A Sokodé, il y a belle et bien eu des filles qui sont tombées en série. Un phénomène que les autorités sanitaires qualifient de syndrome de peur-panique. Dans une explication sur la TVT lundi, le ministère de la santé a tenté de rassurer les populations à travers son secrétaire général.
C’est un témoin oculaire de l’événement, le secrétaire général du ministère de la santé, Dr Awoussi Sossinou qui a été invité sur la TVT lundi soir pour expliquer le phénomène qui s’est produit il y a quelques semaines à Sokodé. En mission dans la région, il a été le premier à être dépêché sur le terrain en compagnie de la représentante de l’OMS au Togo.
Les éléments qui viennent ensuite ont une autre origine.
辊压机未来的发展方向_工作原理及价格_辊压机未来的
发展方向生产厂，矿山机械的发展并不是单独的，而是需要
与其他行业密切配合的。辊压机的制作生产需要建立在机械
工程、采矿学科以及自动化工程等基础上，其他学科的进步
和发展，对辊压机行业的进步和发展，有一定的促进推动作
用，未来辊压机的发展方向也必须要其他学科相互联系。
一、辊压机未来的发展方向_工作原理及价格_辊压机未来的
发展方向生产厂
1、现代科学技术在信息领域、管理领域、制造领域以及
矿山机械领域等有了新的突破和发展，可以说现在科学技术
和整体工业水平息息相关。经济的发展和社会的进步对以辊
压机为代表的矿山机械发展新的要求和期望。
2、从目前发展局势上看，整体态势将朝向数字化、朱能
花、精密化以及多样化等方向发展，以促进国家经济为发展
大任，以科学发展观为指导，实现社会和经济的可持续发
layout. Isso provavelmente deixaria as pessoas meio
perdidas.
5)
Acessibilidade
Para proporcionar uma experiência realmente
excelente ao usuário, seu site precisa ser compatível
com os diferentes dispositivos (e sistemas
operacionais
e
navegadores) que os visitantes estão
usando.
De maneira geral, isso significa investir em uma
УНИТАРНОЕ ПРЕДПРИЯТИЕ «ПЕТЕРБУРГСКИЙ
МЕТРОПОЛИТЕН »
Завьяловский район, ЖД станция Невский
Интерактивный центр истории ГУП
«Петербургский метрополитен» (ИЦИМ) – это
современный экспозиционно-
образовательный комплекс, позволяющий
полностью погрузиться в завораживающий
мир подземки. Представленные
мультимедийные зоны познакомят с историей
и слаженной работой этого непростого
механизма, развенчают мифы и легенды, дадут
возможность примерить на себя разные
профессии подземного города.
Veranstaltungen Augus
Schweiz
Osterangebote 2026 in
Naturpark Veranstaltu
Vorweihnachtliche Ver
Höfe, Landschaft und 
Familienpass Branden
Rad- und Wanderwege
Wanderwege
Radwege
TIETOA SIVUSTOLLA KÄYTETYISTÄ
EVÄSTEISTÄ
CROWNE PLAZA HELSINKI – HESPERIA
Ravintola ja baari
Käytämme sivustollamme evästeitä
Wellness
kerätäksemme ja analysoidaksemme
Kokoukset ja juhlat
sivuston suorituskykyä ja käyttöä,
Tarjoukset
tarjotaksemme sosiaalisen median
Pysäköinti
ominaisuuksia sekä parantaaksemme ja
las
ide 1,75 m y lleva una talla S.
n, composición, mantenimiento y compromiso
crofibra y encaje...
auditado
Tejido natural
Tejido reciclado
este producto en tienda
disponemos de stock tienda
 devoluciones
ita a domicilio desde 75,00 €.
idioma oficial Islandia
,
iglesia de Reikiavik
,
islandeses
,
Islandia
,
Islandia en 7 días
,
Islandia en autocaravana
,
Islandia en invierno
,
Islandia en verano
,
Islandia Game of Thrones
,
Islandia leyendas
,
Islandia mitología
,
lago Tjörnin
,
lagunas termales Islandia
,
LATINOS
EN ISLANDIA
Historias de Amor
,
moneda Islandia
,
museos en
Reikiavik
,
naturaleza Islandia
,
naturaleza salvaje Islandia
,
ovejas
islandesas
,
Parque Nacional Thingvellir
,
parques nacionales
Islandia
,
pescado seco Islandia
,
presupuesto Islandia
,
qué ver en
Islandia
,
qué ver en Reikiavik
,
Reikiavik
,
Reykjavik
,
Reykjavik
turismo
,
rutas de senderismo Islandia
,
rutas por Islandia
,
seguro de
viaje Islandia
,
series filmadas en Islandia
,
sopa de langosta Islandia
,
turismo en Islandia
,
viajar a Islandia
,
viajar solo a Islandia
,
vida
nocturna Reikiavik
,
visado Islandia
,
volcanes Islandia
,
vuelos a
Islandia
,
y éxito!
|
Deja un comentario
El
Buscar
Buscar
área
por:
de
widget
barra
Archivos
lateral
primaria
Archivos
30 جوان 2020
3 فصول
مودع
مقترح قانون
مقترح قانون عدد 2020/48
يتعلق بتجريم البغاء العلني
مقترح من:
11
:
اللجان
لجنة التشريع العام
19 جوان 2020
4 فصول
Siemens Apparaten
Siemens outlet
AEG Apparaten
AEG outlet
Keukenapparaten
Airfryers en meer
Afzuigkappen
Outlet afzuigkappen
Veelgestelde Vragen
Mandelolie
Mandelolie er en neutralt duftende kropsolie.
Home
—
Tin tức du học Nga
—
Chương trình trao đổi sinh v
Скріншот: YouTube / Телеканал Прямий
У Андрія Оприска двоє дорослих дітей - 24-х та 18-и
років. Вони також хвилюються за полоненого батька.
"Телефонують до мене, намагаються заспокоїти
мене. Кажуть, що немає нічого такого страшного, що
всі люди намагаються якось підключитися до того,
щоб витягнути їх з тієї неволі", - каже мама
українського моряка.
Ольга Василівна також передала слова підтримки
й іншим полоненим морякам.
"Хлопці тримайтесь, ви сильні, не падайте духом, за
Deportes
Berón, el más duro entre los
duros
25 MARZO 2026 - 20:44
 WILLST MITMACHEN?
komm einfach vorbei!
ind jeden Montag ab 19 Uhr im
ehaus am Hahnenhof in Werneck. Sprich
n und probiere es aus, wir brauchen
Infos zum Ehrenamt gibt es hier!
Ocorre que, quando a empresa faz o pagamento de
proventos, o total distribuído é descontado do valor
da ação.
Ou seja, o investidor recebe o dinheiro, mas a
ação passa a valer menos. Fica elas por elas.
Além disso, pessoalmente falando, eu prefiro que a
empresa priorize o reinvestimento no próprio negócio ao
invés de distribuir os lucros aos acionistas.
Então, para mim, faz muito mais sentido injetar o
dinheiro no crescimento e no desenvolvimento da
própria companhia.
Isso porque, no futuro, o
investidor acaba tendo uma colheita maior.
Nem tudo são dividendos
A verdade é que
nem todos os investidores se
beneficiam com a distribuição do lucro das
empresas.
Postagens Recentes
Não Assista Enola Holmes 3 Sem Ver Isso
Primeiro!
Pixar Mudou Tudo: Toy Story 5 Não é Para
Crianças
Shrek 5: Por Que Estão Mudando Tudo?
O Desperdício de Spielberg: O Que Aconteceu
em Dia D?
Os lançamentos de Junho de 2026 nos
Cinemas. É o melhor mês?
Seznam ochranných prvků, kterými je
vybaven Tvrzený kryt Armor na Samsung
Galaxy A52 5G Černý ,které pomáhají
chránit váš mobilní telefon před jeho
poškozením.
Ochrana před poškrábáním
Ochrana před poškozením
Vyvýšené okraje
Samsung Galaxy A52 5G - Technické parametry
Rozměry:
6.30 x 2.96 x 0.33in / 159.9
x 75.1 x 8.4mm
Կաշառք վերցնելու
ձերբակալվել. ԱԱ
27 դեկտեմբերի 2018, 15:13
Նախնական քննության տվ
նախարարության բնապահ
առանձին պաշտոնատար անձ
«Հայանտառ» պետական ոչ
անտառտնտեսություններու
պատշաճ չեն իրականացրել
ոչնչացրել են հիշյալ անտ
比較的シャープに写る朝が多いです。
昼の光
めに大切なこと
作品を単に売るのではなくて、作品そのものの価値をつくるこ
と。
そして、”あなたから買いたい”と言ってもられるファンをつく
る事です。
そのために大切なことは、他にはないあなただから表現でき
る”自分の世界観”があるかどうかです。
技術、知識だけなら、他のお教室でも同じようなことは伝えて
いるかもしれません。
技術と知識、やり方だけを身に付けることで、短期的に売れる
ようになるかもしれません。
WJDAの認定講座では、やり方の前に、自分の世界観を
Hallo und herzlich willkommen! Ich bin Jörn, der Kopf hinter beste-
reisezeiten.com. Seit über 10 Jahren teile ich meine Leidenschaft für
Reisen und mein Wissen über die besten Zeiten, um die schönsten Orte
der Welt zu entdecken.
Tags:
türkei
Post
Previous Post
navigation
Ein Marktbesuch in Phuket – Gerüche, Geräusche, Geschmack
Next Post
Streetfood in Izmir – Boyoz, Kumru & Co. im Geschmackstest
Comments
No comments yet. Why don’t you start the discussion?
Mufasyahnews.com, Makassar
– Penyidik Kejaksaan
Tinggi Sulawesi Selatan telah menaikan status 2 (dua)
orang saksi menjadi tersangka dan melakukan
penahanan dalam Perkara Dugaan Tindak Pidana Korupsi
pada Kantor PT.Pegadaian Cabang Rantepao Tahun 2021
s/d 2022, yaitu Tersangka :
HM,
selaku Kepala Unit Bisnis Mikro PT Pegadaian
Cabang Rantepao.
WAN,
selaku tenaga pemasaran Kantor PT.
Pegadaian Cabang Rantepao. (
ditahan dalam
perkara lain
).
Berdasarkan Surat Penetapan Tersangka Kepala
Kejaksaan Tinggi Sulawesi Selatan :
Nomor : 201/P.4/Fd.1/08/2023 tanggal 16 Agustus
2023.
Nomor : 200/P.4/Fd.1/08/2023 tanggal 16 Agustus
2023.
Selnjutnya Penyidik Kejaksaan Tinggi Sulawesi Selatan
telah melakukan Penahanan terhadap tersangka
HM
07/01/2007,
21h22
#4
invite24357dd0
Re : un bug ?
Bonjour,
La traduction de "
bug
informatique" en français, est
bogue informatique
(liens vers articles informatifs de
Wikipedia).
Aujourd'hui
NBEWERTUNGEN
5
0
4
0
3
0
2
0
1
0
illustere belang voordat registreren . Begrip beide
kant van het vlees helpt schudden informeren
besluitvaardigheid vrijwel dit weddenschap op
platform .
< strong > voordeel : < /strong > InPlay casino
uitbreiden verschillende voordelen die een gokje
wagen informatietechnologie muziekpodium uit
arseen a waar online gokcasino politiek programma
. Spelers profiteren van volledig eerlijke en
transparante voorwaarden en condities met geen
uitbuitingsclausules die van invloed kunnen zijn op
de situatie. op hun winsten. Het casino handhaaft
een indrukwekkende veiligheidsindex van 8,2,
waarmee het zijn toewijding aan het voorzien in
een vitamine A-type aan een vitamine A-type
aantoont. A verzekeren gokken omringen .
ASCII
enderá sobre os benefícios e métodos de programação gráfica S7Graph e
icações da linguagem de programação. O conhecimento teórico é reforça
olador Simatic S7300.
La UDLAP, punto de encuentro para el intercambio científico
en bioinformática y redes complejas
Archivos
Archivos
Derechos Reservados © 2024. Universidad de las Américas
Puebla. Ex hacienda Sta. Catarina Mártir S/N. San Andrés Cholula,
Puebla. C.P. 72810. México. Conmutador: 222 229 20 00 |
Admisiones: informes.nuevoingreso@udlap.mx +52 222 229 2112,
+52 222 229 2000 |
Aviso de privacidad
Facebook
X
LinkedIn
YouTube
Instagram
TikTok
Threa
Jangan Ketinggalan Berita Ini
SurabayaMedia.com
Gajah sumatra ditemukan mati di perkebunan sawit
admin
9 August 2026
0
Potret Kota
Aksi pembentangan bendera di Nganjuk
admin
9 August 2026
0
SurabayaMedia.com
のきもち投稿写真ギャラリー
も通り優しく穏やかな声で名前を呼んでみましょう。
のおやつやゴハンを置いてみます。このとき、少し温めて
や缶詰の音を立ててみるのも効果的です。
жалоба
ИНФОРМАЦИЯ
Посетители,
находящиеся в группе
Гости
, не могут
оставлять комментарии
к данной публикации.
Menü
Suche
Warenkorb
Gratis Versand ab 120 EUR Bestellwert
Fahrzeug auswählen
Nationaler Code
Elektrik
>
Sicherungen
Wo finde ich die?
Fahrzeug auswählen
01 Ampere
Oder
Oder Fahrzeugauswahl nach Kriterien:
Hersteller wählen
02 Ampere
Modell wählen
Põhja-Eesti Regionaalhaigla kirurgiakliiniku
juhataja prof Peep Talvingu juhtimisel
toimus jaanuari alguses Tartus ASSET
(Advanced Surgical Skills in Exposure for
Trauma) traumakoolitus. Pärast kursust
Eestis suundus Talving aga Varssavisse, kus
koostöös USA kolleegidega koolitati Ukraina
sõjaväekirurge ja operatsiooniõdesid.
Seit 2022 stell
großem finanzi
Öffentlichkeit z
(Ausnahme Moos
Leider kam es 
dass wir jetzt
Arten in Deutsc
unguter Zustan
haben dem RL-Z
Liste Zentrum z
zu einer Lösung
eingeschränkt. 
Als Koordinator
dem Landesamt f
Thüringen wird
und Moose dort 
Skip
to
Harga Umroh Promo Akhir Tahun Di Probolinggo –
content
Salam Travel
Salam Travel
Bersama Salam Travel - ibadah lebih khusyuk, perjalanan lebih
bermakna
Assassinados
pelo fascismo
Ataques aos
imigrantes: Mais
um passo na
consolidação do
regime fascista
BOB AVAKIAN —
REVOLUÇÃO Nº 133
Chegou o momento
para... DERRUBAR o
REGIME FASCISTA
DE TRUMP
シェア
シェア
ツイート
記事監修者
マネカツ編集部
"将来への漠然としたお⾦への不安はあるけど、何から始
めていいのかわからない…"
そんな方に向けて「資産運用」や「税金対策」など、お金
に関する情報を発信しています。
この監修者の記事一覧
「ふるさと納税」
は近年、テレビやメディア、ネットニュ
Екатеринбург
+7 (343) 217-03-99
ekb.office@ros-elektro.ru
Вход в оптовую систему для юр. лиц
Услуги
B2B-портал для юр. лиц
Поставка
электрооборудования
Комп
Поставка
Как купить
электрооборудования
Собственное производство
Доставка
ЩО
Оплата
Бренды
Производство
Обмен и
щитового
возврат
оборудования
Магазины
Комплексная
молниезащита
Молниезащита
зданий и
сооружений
Tout serait parti d’une jeune fille qui était tombé à l’entrée de son établissement scolaire.
A la suite, le phénomène s’est élargi à son établissement puis à d’autres. Au ministère de la santé, on parle d’une psychose collective aboutissant à une hystérie collective. Il n’en veut pour preuve les résultats négatifs issus des analyses effectuées sur la majorité des filles atteintes par le phénomène. Et d’ajouter que de pareils cas se sont produits dans d’autres pays.
Le ministère de la santé a alors invité les populations à ne pas croire aux interprétations véhiculées par les réseaux sociaux. Aucune explication métaphysique, ni religieuse ou traditionnelle ne serait à l’origine de ce phénomène ; mais une atteinte psychosomatique, expliquent les spécialistes de la santé. Ce qui est réel dans l’histoire, c’est que la personne qui vit la psychose la vit de manière réelle.
Début janvier, le phénomène à secouer Sokodé. Des jeunes filles élèves se sont retrouvées en trance marquée par des hallucinations. Le gouvernement a alors dépêché une équipe pluridisciplinaire sur place afin de comprendre le phénomène. Ce qui a permis de conclure à une crise psychosomatique généralisée.